Page:
Start
Thanks for any help.
Bob
You might have an electrical issue. While debugging this, if at any time you start smelling hot electics (kind of like a running electric heater), or see smoke anywhere,
turn the key off immediately. If either of these things happen, you need someone knowledable in troubleshooting electric circuits to troubleshoot it.
I would first suspect the battery.
Check that the battery connections are clean and tight.
You said the motor cranked a few times - did it crank at normal speed or slowly?
If it cranked at normal speed and stopped abruptly, it's probably not the battery.
If it cranked weakly, then stopped, the battery is either discharged or damaged.
The battery tender may not have been doing its job (or may have cooked your battery).
A voltmeter won't tell you much about the state of the battery, except whether it's dead or not.
It won't tell you anything about how charged the battery is.
You say you have a voltmeter? Hopefully you mean a handheld multimeter?
If you have a multimeter, measure across the battery termnals, key off. A battery will normally read ~12.5 volts.
If it's less that 12 volts, the battery's discharged, or more likely faulty.
While measuring the voltage, turn the key on. If the battery voltage dropss more than half a volt, the battery's discharged or faulty.
While measuring the voltage, turn the key on and hit the starter. Again, if the battery voltage drops more than one volt, the battery's discharged or faulty.
If the voltage drops to nearly zero, you have a bad battery.
If the voltage drops a volt or two and stays there, you may have an electrical problem (short). Stop, as this could melt your wiring, start a fire, etc.
In this case you need somebody that can troubleshoot electical issues.
Motorcycle batteries are not like car batteries: They don't last nearly as long. When I ran lead acid batteries 5+ years ago and earlier), I would get 2-5 years out of one,
pretty much no matter what. (2 years if you ever let the water get low enough to expose the plates). (I used to ride all the time).
I can't speak for the new glass mat batteries - not enough experience.
I've also had batteries do odd things when they were starting to fail. Most will just gradually degrade, being able to crank the starter shorter and shorter periods.
I've had a few fail like this, to where I didn't even know they were failing. My bikes usually start withing 3-4 cranks, so the battery got pretty bad before I noticed.
One hard starrt, and the battery quickly faded out.
I had another fail in much the way you described: It would take a charge, have good voltage, crank the motor a turn or two, then die like it was stone dead, no lights.
As soon as you remove the load (cranking), it would come right back and look fine. Hit the starter: one crank, then dark again. That one was only 8 months old.
No amount of recharging would help it. Replaced it, and the issue disappeared forever.
End
Information supplied:
Start
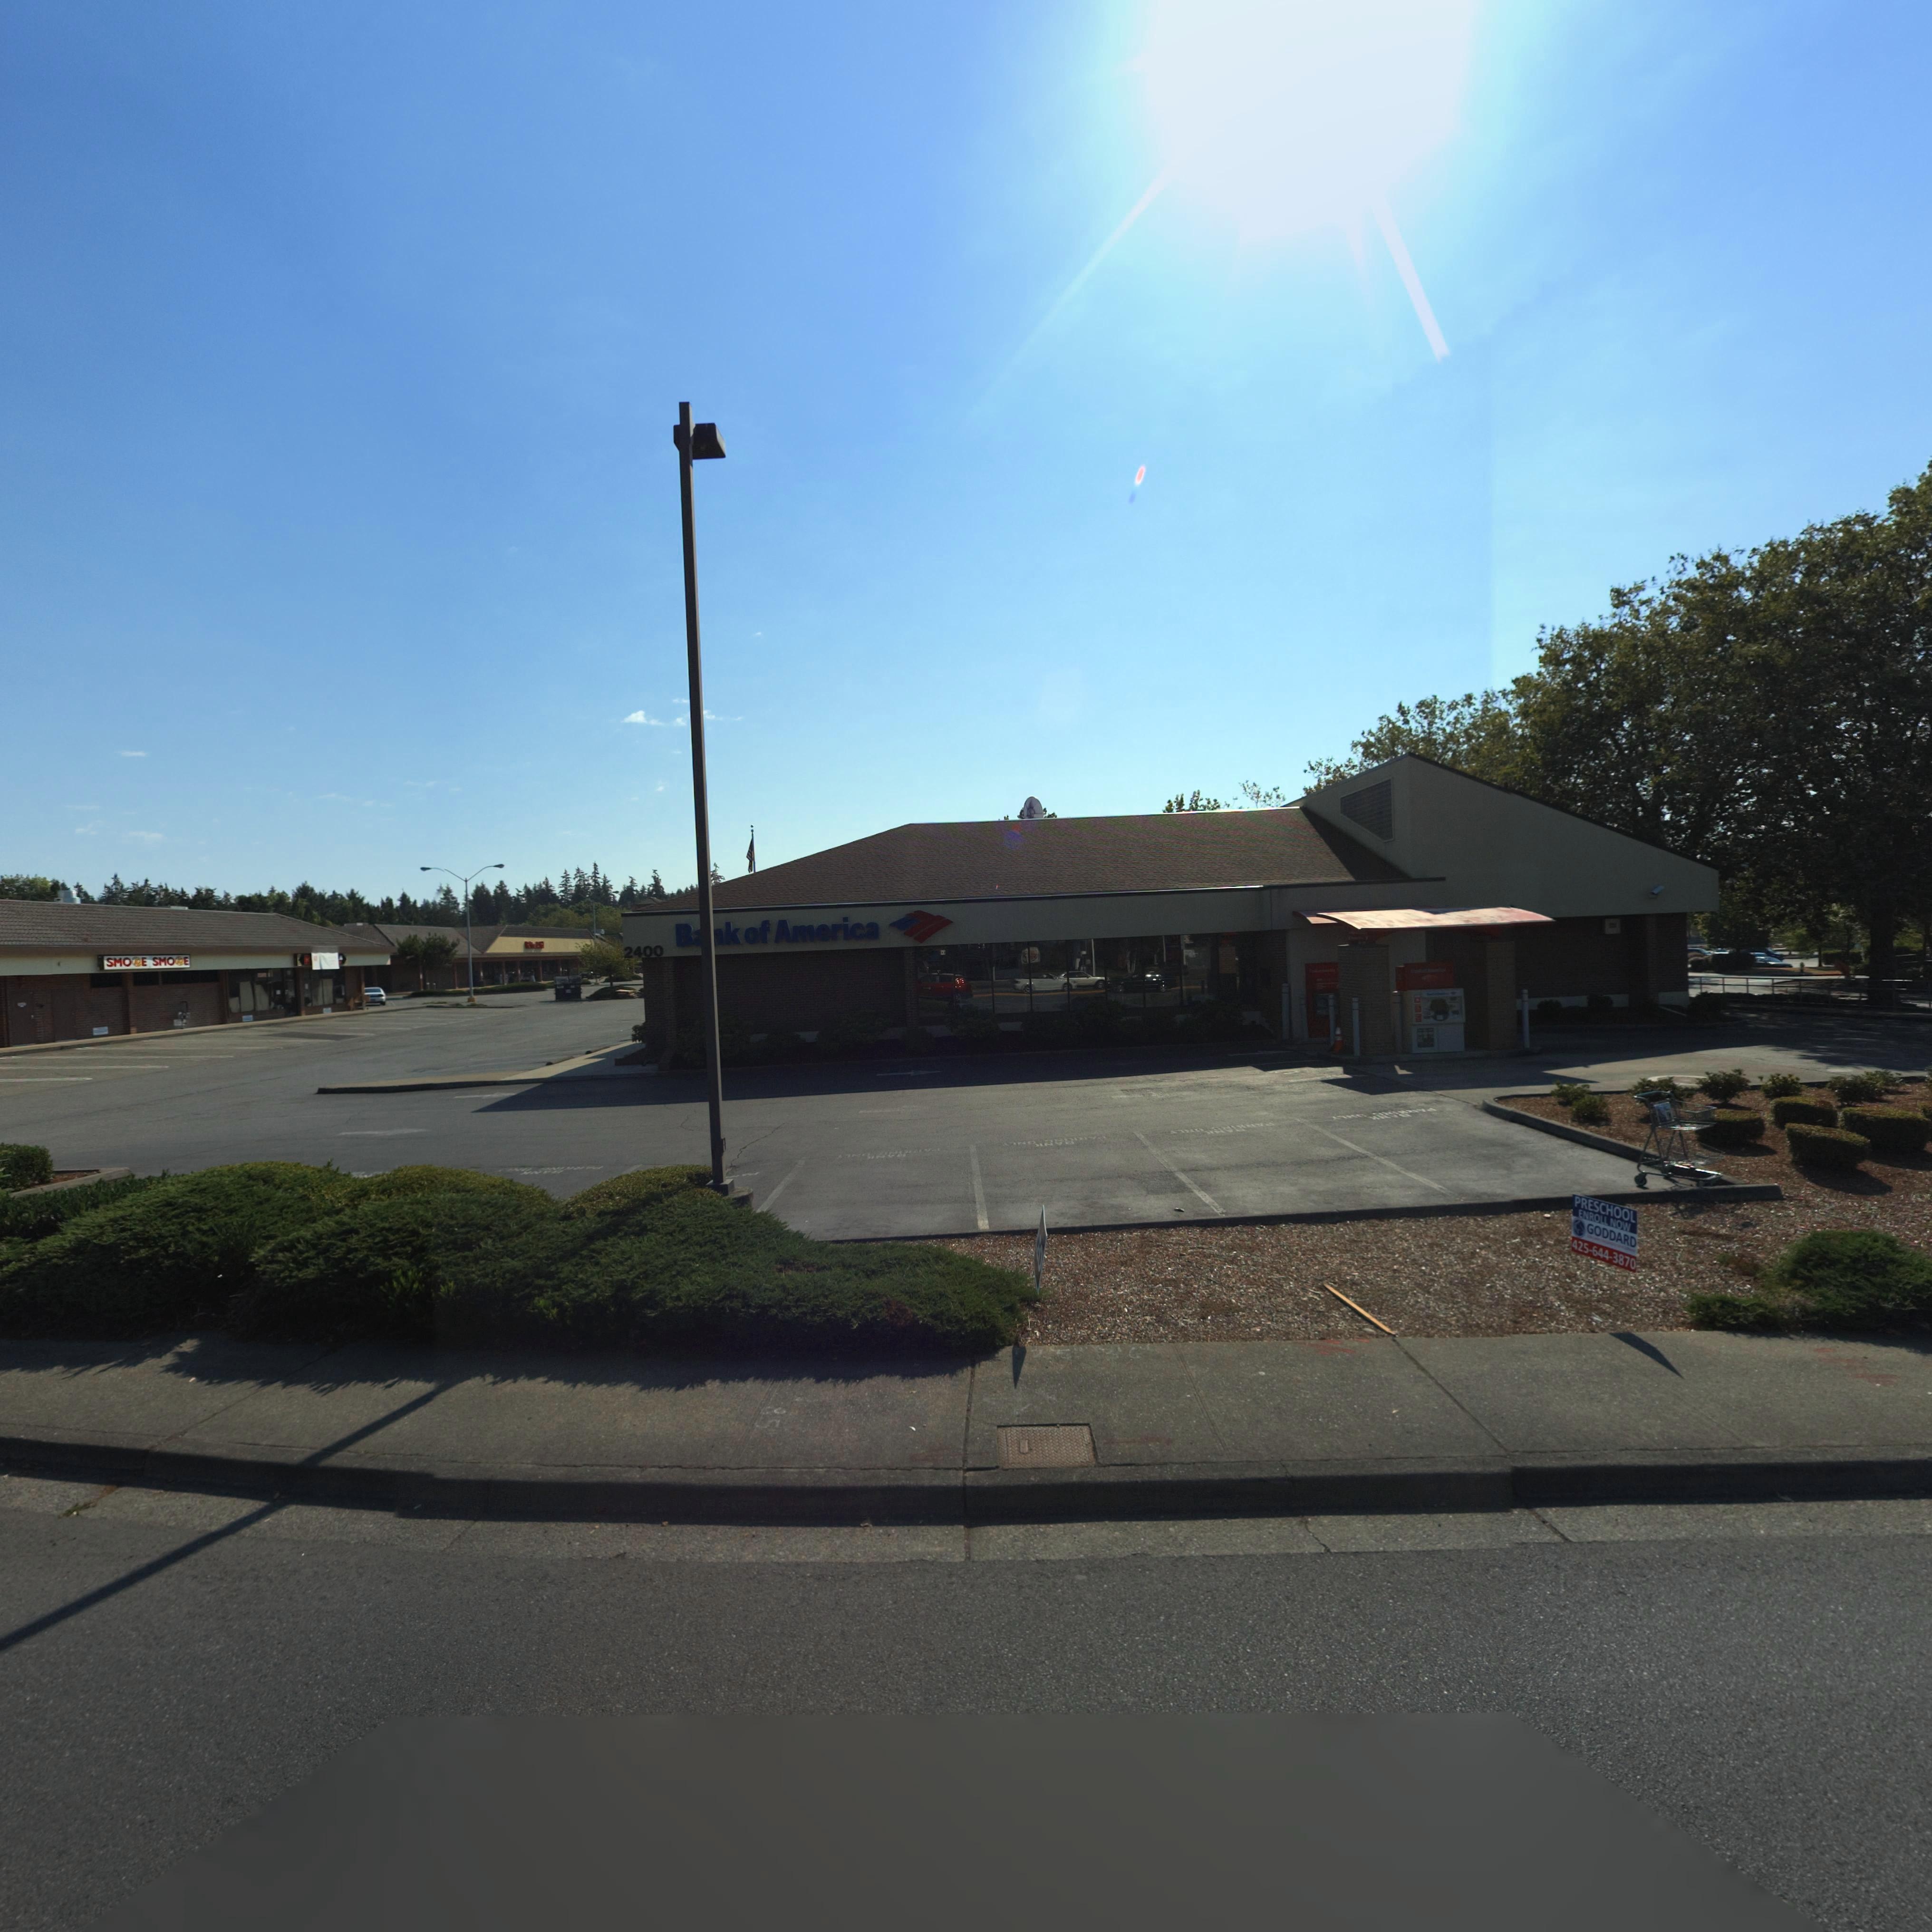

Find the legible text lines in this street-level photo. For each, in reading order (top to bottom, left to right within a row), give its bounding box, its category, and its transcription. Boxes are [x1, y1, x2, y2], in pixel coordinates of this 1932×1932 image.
End
In the motorcycle battery troubleshooting text, what voltage does a battery normally read across its terminals with the key off?

Output below: About 12.5 volts.